**Exercise objective**. Please give the rows from the one containing "collection date: 1913-03" through the one containing "locality: Caracarahy, Rio Negro" as a numbered list, skipping any blank lines. Include only those rows.

* Start Records *

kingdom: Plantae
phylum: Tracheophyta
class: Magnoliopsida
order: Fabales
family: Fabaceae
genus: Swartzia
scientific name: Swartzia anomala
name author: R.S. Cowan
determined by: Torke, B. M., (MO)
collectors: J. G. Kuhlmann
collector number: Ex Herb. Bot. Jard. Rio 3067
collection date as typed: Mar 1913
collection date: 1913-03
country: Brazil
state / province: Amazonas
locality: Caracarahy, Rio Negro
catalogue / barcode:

* End Records *
* Start Records *

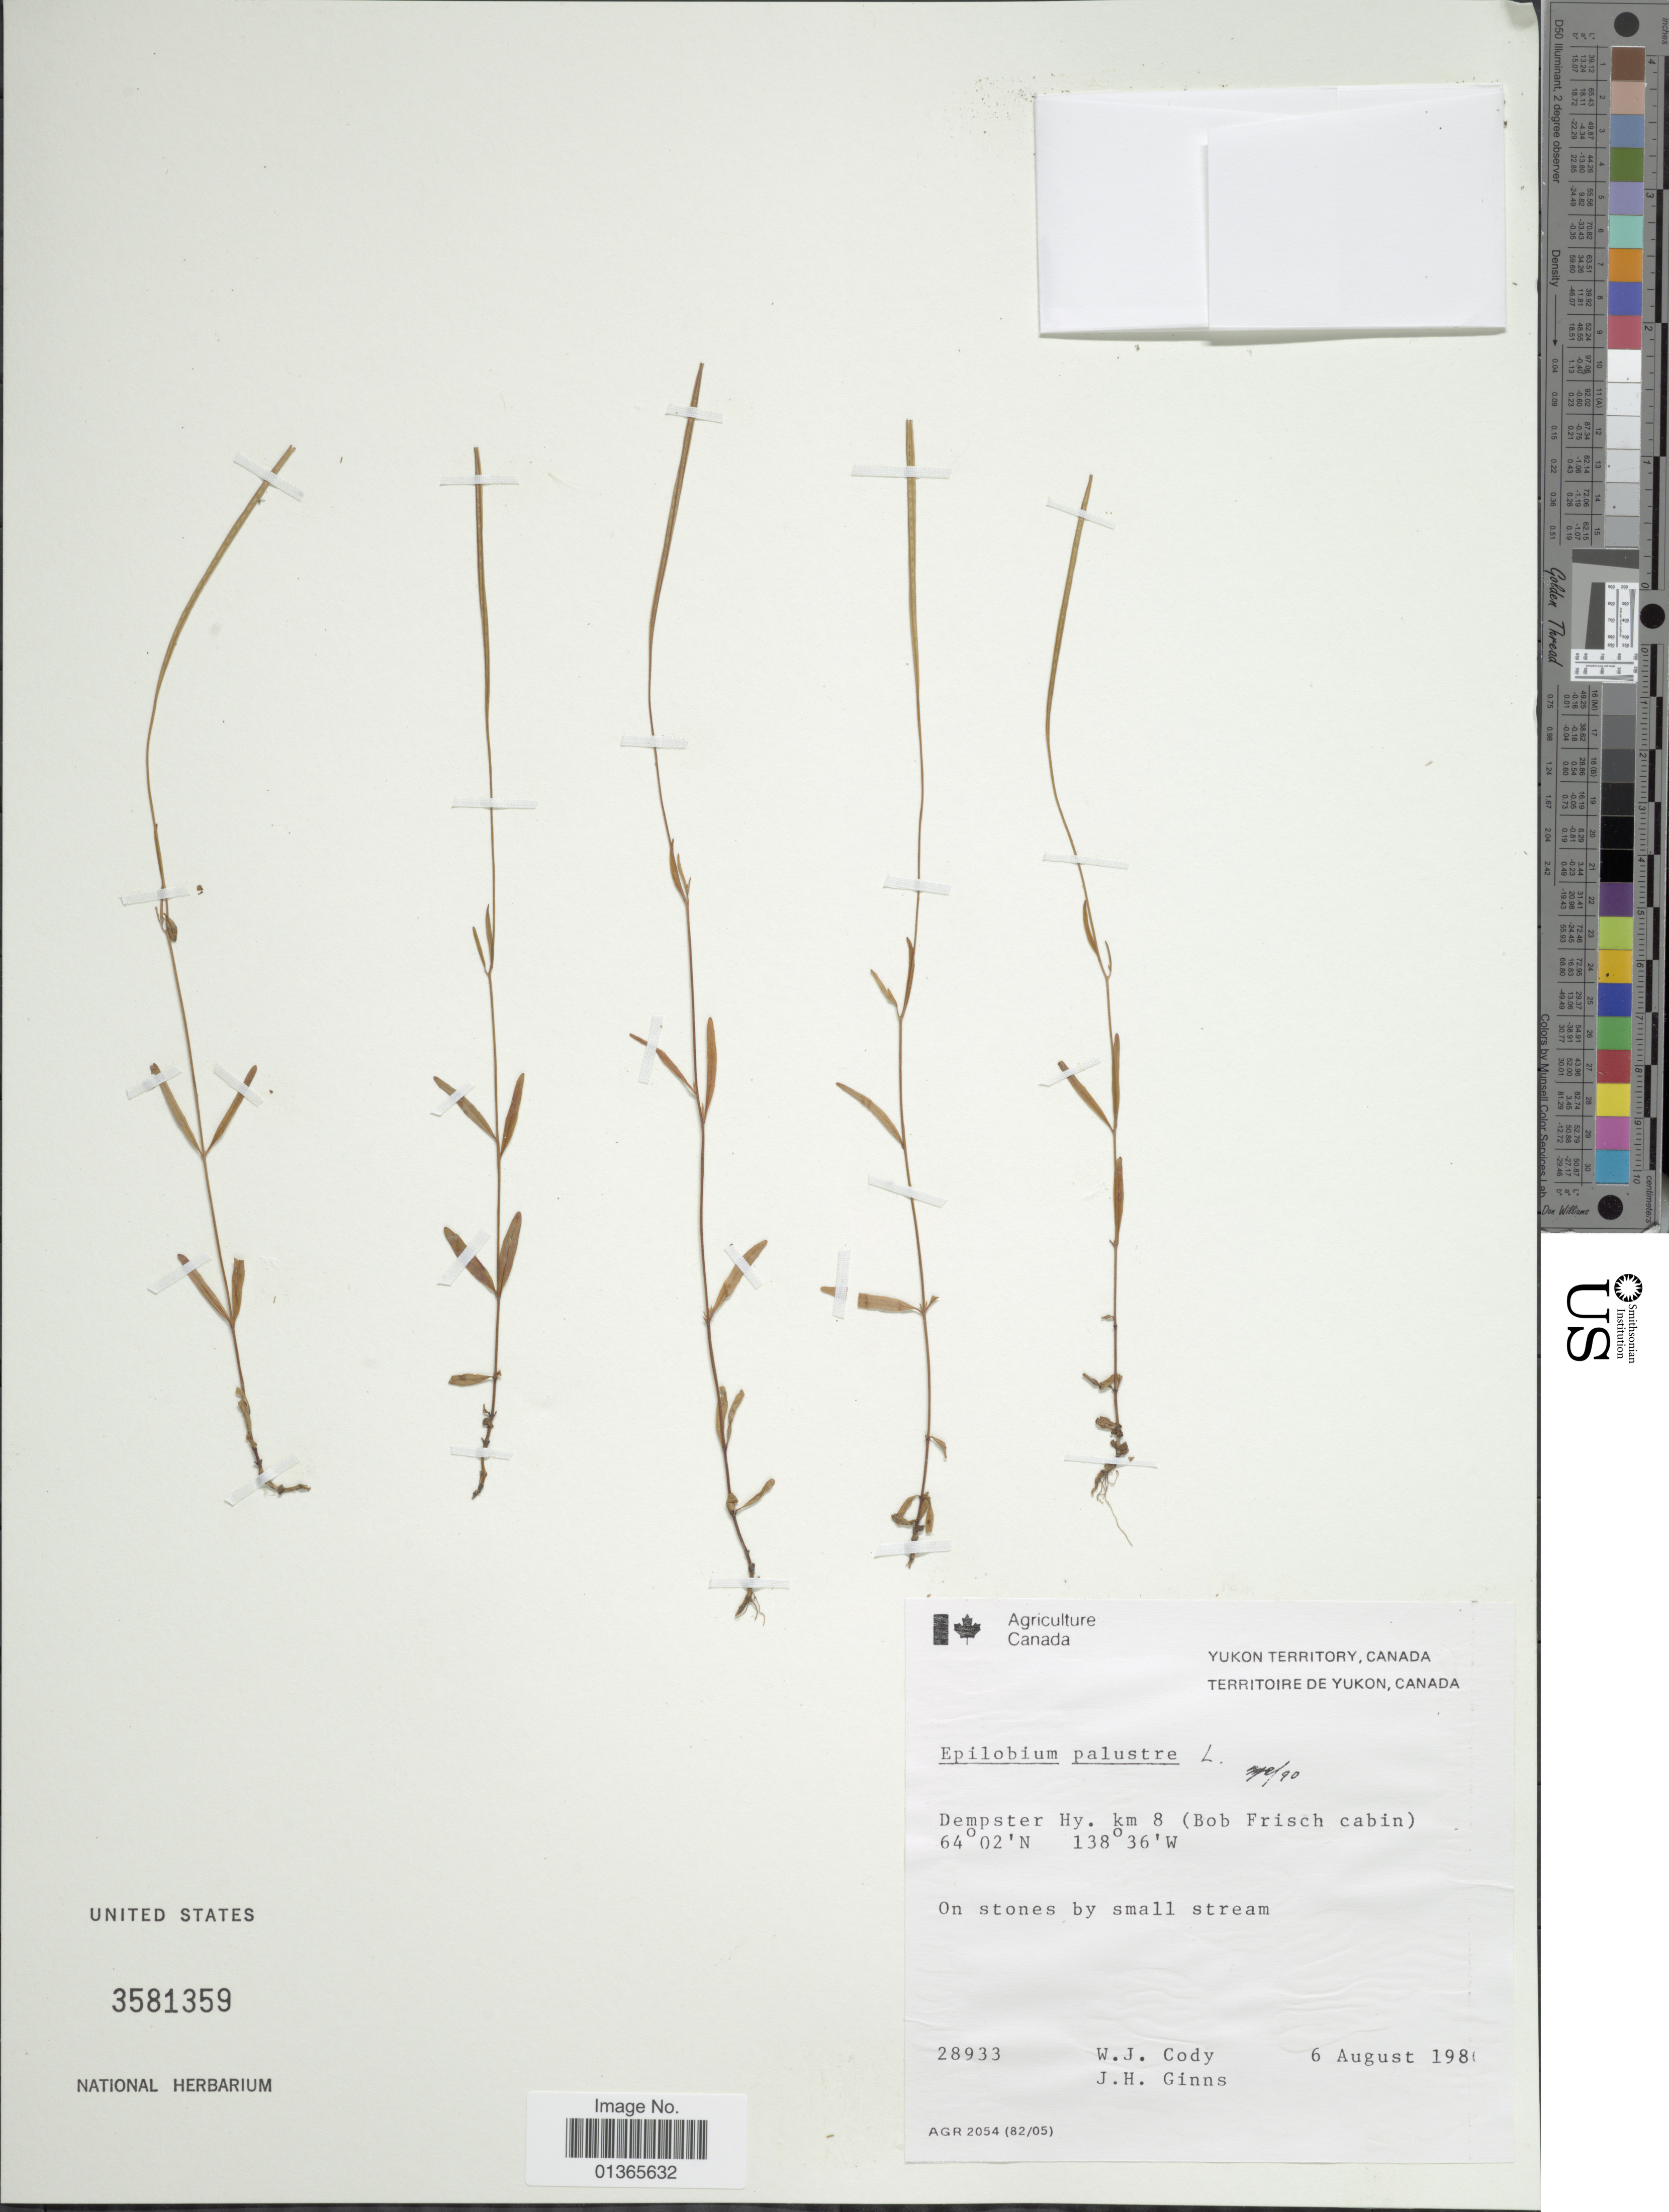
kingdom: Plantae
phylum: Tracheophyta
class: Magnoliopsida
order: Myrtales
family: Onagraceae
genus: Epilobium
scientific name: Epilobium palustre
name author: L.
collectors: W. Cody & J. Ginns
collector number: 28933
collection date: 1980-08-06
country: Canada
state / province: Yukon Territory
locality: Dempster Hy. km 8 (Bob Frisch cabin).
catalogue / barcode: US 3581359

* End Records *
* Start Records *

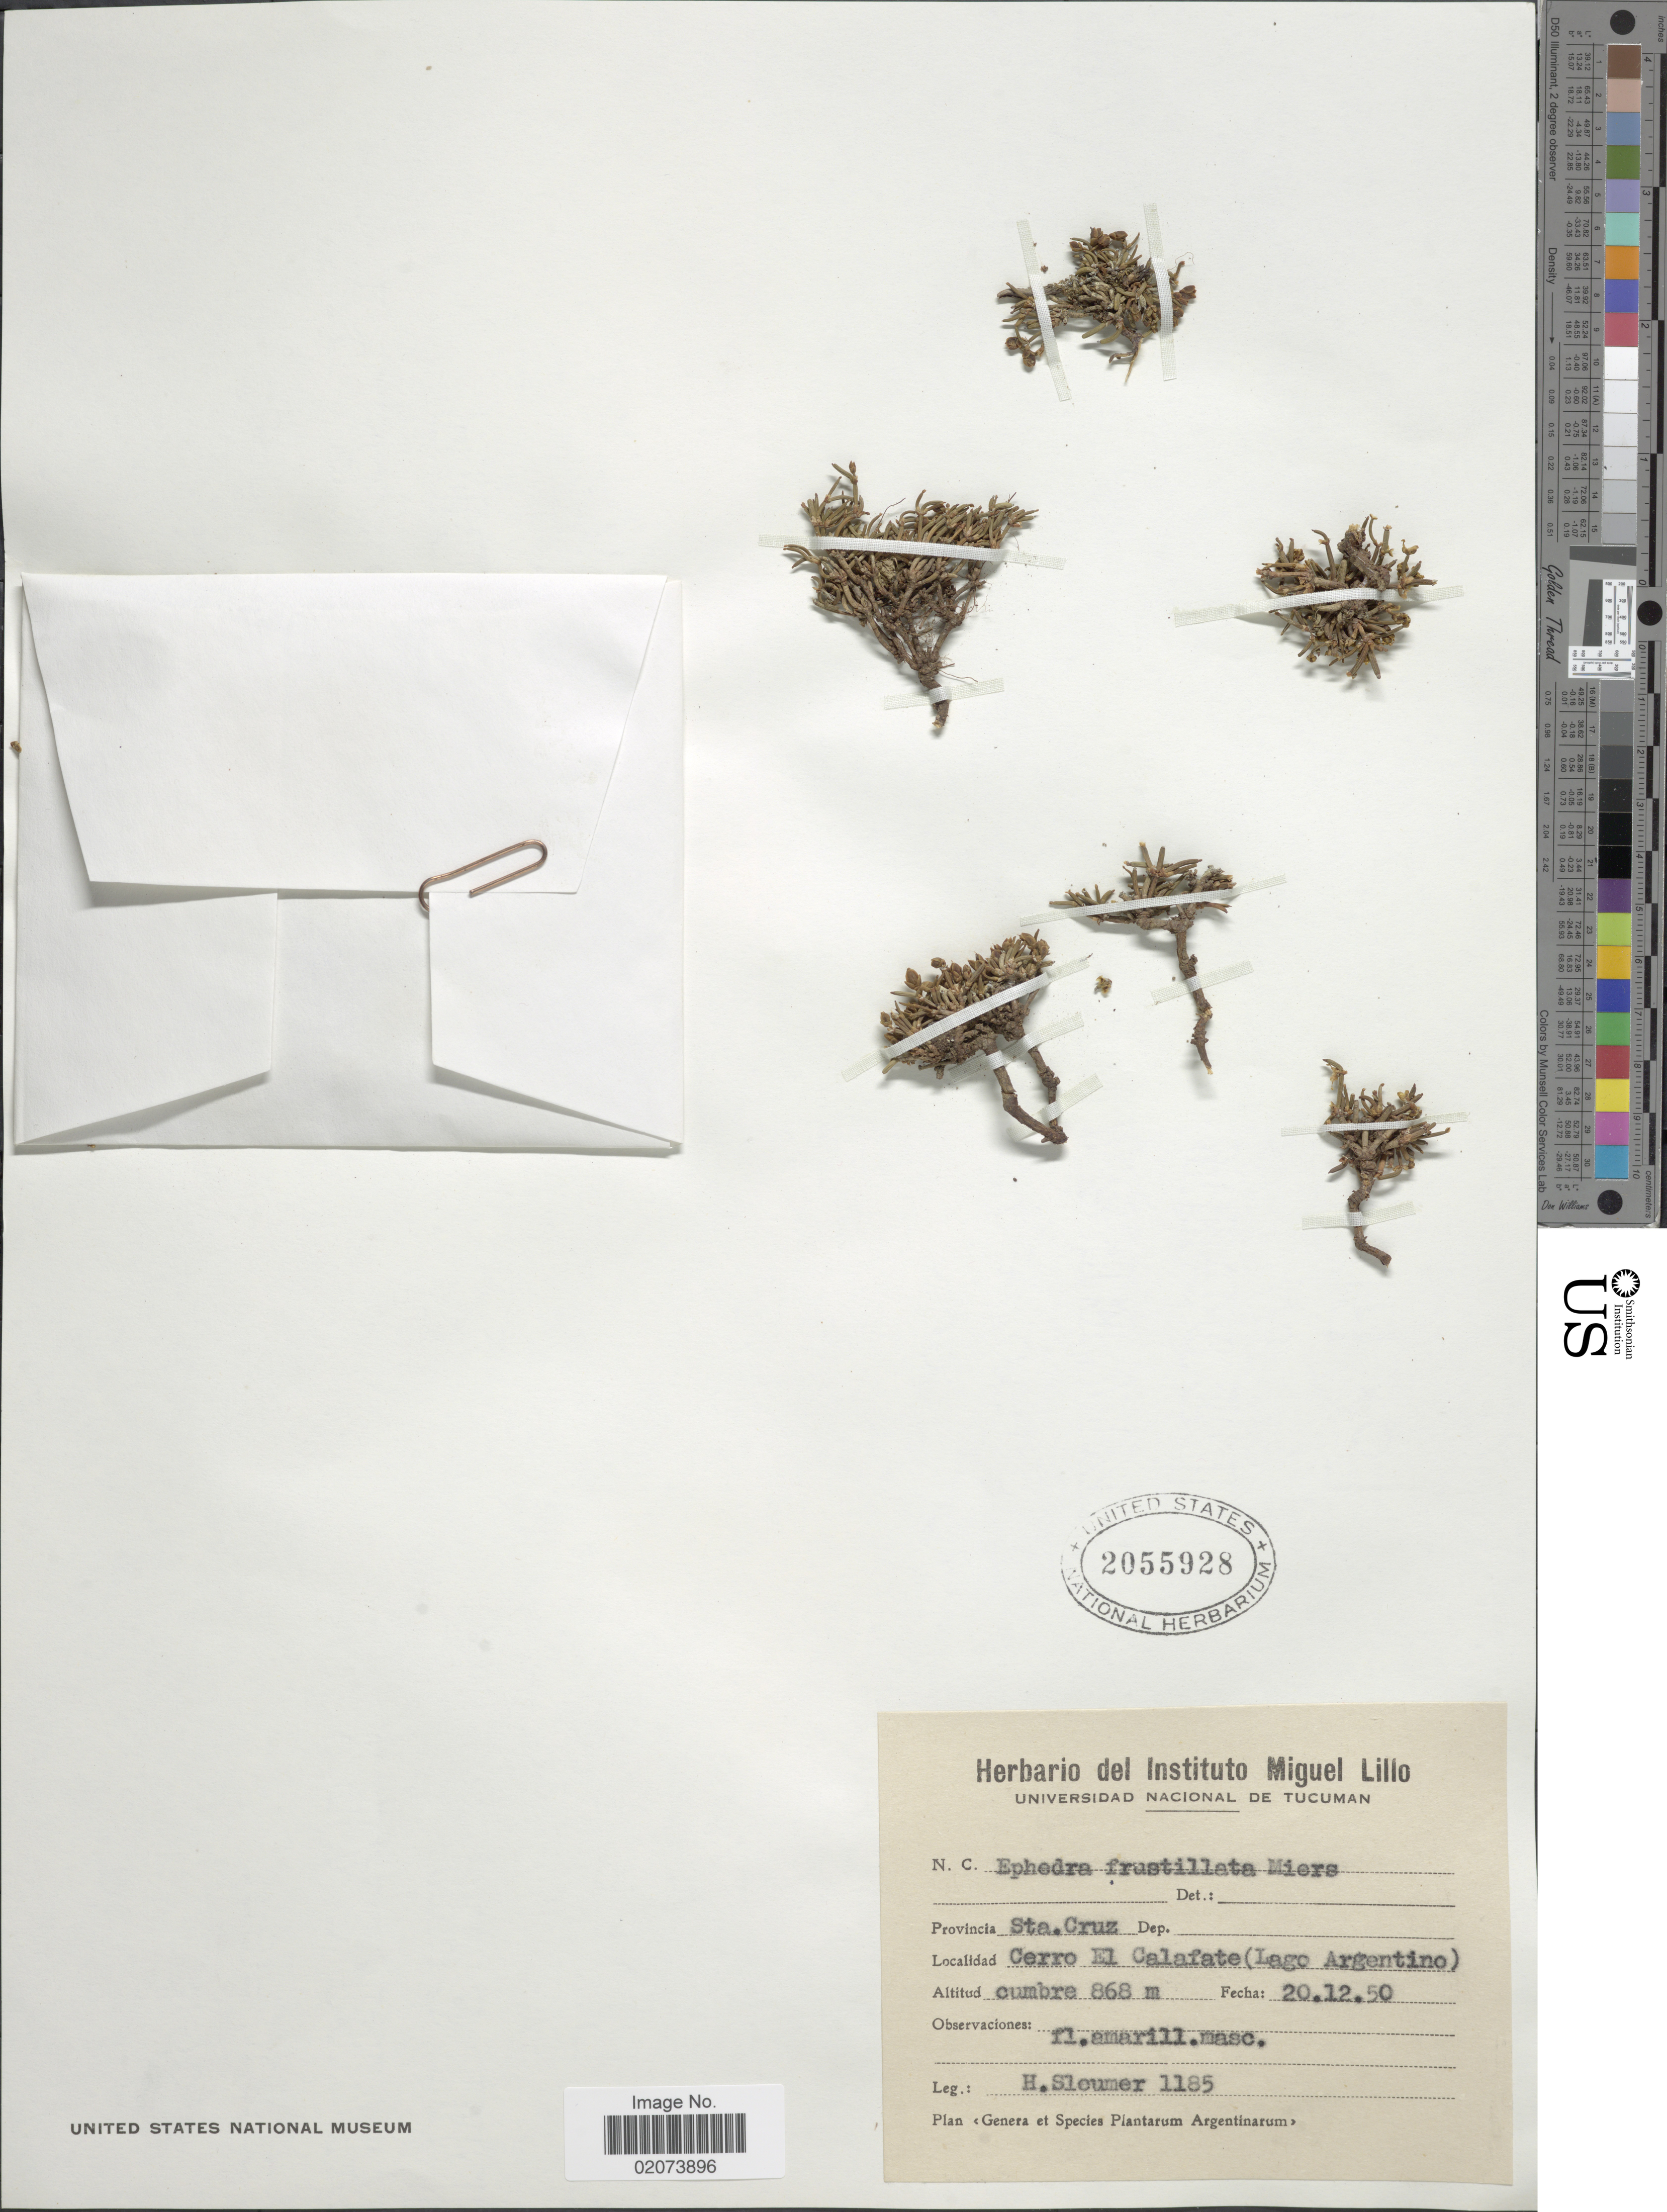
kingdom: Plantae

* End Records *

**Answer to the exercise**.
1. collection date: 1913-03
2. country: Brazil
3. state / province: Amazonas
4. locality: Caracarahy, Rio Negro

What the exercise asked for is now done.